How To Sell A Car In Illinois

Dustin Hawley | Mar 05, 2021

Every day across America, cars are being bought and sold, whether at a dealership or in a private sale. So when it comes time to sell your used car, these are your primary options. The benefit of selling to a dealer is that they handle the paperwork. Essentially, you show up, sign the papers, and you’re finished.

how to sell a car in Illinois

This convenience does, however, come at a cost. When you sell to a car dealership, you often won’t get the best price, as they typically have to perform some maintenance on the vehicle to prepare it for sale and then wait to sell the car and hope to turn a profit. So when you sell your used car to a dealer, you’re often leaving money on the table.

If possible, you should consider a private sale, as it may be a more lucrative option. You can often get significantly more than a dealer would give you for trade-in value by selling directly to a buyer. But this increased profit margin also comes at a cost, as you will then have to take care of the legalities on your own.

Selling a car is a relatively simple task, but each state has its own unique guidelines to adhere to. Thankfully, the State of Illinois makes things remarkably simple. Here’s a complete guide to selling your car in Illinois.

Make Sure You Have The Required Paperwork

In Illinois, the only legally required documents to sell a car are your title and registration. Provided these two documents are in good order, you are ready to sell the vehicle.

If the title has a lien on it, the lien will need to be paid off before you can sell the car. A dealership can purchase a vehicle with a lien, but a private buyer cannot. This means that if you owe money on your vehicle, you’ll have to make arrangements to have it paid off before transacting the sale.

In the event that your title is lost or damaged, you can obtain a duplicate from the state. To do this, you’ll need to complete Form VSD 190. You’ll need to write down the VIN and the odometer reading and then submit the form in person at any Illinois Secretary of State office.
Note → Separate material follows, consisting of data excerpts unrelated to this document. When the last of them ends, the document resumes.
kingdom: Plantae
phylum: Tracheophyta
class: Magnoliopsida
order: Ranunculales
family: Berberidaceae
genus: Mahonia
The process for applying for a replacement registration is relatively simple. There are several methods for submitting your request, with online, in-person, phone, and mail options readily available.

Place Your Ad

Now that your paperwork is in order, you’re ready to list your car for sale. The most obvious method in today’s age is to use an online marketplace, like Craigslist, Facebook, etc. There are several reputable platforms to connect with potential buyers. With that said, never underestimate the potential impact of a good, old-fashioned “For Sale” sign in the car window.

When you place your ad, you’ll want to include the make, model, year, and mileage of the vehicle. Also, try and include several pictures. These should show the car from multiple angles and include some interior shots, as well. Many sellers also include photos of the engine to show further that the vehicle is in good condition, even under the hood.

Finally, remember to provide your contact information, including an email and phone number. Many online platforms provide secure ways to do this automatically, so make sure you are giving your potential buyers a way to get a hold of you.

Prepare The Bill Of Sale

While many states require a bill of sale, Illinois is one of the exceptions. However, while the state does not require it, that doesn’t mean you shouldn’t have one. In fact, a bill of sale is important for several reasons.

First, the buyer may need one for tax purposes. Second, as the seller, you may want one for liability purposes. Suppose the buyer drives off in your car, immediately gets into an accident, totals the car, and flees the scene. A bill of sale would provide evidence that the vehicle was no longer in your possession at the time. While this scenario may seem far fetched, it is not as uncommon as you may think. For the sake of avoiding this potential headache, just prepare a bill of sale to give yourself some peace of mind.

Since Illinois does not legally require a bill of sale, the DMV does not provide one. If you are looking for a template or example document, there are plenty of useful forms available online via search. Once you have found a form, make sure to print off two copies: one for you and one for the buyer.

A bill of sale should include the name, address, and driver’s license numbers of both the buyer and the seller, along with the signatures of both parties. This document should also include essential information about the vehicle, including the make, model, year, VIN, color, and current mileage at the time of sale.

Collect Your Payment And Complete The Transaction

With the bill of sale complete, it’s now time for money to change hands. With payment in place, the seller will need to sign the title and fill out the section at the bottom labeled “Assignment of Title.”

This section requires you to print the odometer reading, the buyer’s name, and the current date. You’ll also need to print your name and sign it exactly as it’s printed on the title. For instance, if you’ve gone by “Steve” for the past 20 years, but the title says “Stephen,” make sure you sign it as Stephen to avoid any issues with processing.

Once completed, the vehicle officially changes ownership and becomes the property of the buyer. From here, the buyer is then responsible for obtaining their own title within 20 days of purchase. However, the seller has no such responsibility, as they don’t have to report the sale to the state or complete any additional paperwork.

Keep Your Plates

To finalize the sale, make sure to remove the plates from the vehicle once ownership has been transferred. You’ll want to hold onto them so you can take them to your local DMV office, along with a copy of Form VSD 190, and transfer the plates to a new vehicle.

In all likelihood, the only time you need to turn in your plates is if you discontinue insurance coverage or if you no longer own a vehicle. Otherwise, your plates will remain attached to your name and do not transfer with the car.